Situated at an elevation of 10,152 feet, Leadville is the highest incorporated city in the United States. It is located in the heart of the Colorado Rockies about 100 miles west of Denver. For our visit to Leadville, we parked at Sugar Loafin’ Campground. From the streets of Leadville, looking west you will see the two tallest of Colorado’s “fourteeners”: Mount Elbert which peaks at 14,440 feet and Mount Massive at 14,428 feet. After California’s Mount Whitney, Mount Elbert is the second highest peak in the contiguous United States.
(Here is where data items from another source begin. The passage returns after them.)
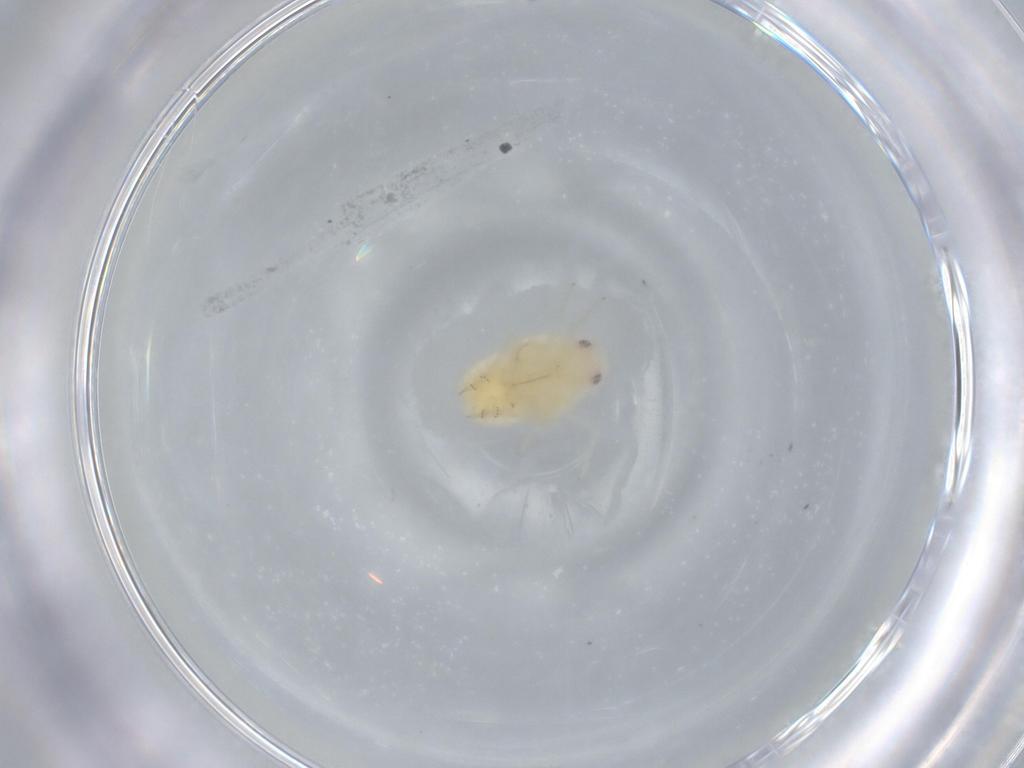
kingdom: Animalia
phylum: Arthropoda
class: Insecta
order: Hemiptera
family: Flatidae
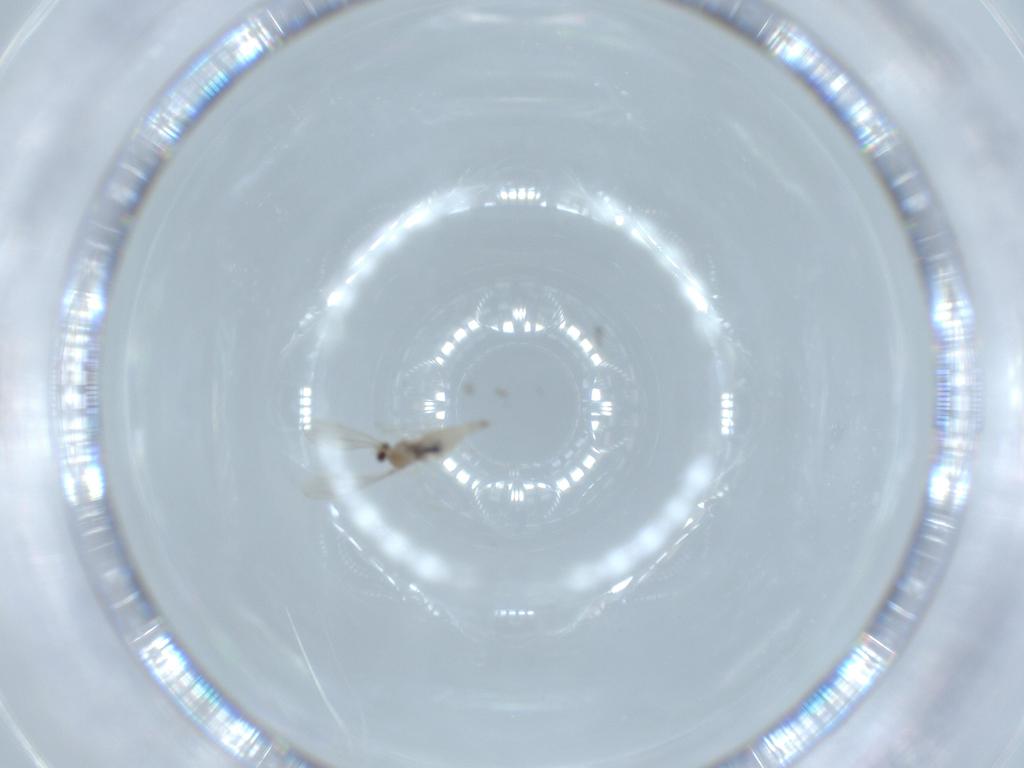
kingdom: Animalia
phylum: Arthropoda
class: Insecta
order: Diptera
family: Cecidomyiidae
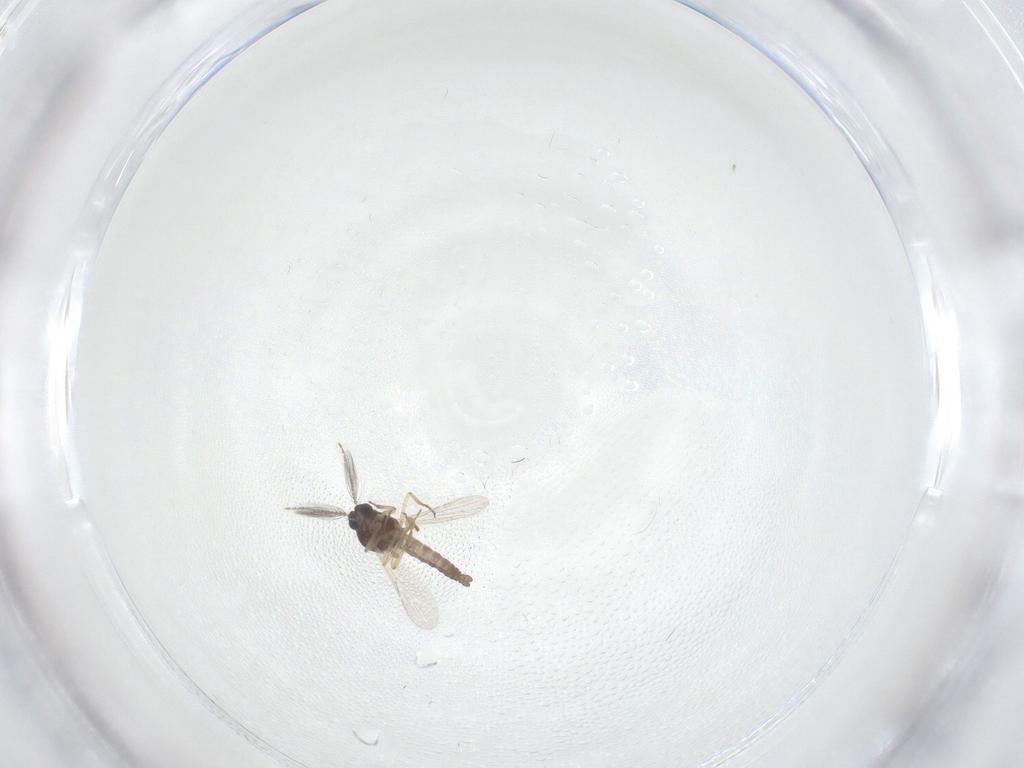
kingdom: Animalia
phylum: Arthropoda
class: Insecta
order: Diptera
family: Ceratopogonidae
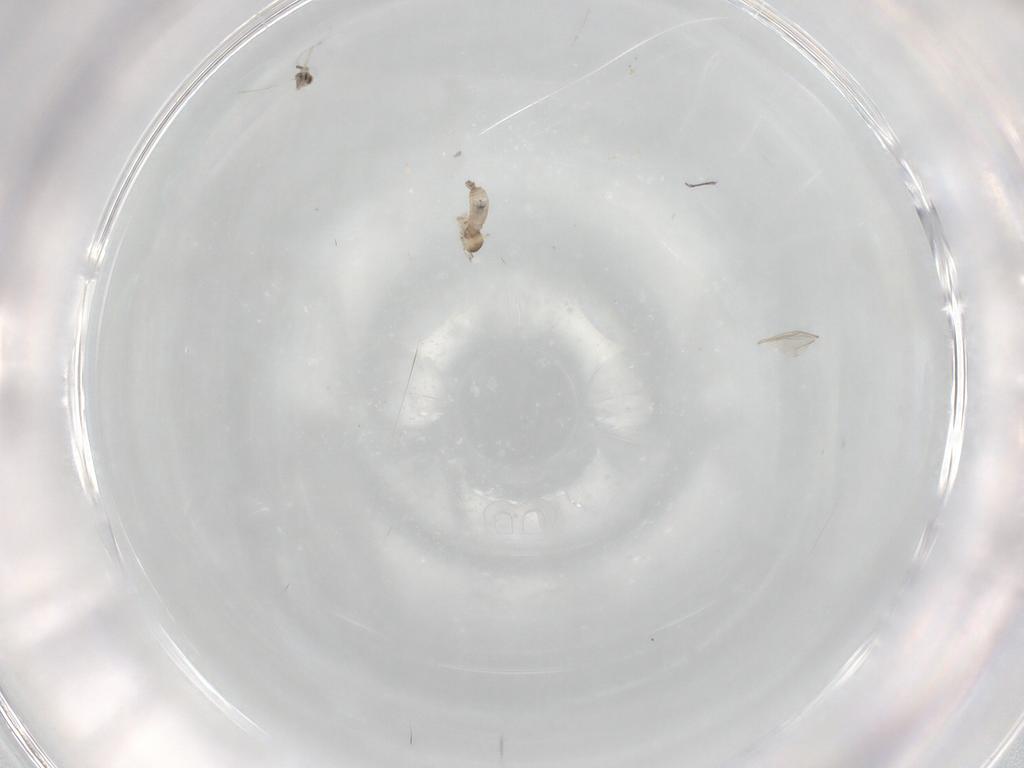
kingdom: Animalia
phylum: Arthropoda
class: Insecta
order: Diptera
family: Cecidomyiidae
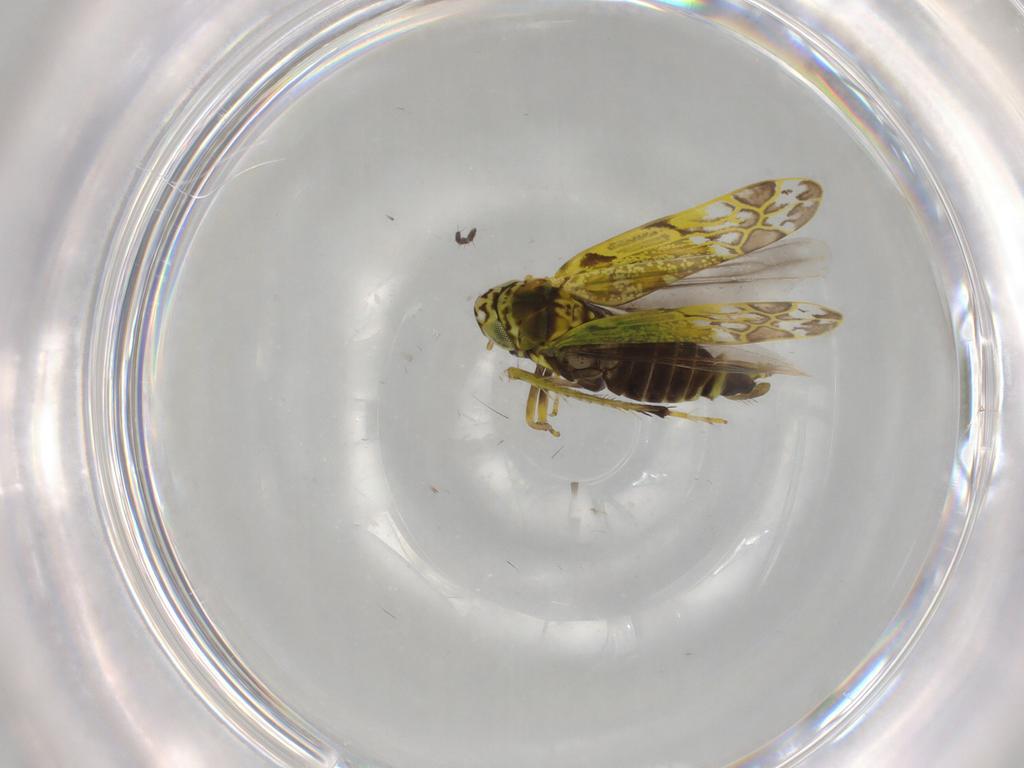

We wanted to visit Denver and the surrounding area so we parked in nearby Wheat Ridge, CO, at Prospect RV Park, about 12 miles west of the heart of downtown Denver.
We didn’t get around as much as we had intended due to a couple of complications. However, we did check out the town of Boulder, home to the University of Colorado, and the town of Arvada.
We chose to spend the Labor Day holiday period in Cheyenne, WY, the capital city for Wyoming. In Cheyenne, we were parked at A.B. Camping.
The location that became Cheyenne, was originally the site chosen as the point at which the Union Pacific Railroad would cross Crow Creek, a tributary of the South Platte River. Once the railroad was completed, Cheyenne grew rapidly. Today, Cheyenne is still a very important rail hub. In Holliday Park you can see one of the eight surviving world’s largest steam locomotives, nicknamed “Big Boy”.
Wheatland sort of amounted to a time filler for us. We had booked a spot in Cheyenne for the Labor Day period some time ago and needed to fill a couple of days before going to Cheyenne. In Wheatland we parked at Mountain View RV Park.
We took advantage of our proximity to the Fort Laramie National Historic Site to make a day trip out there. Located at the confluence of the Laramie River and the North Platte River, Fort Laramie was founded in the 1830’s to service the overland fur trade during the middle 19th century. It was a primary resupply point for those traveling along the Oregon Trail. In 1849, the Army purchased the site in order to provide protection for the many emigrants travelling though this region. Later on, Fort Laramie became central to issues which arose between the local Native American tribes and the growing emigrants and settlers. A number of treaties were negotiated and signed here. After the completion of the transcontinental railroad, the importance of Fort Laramie gradually decreased until it was decommissioned in 1890.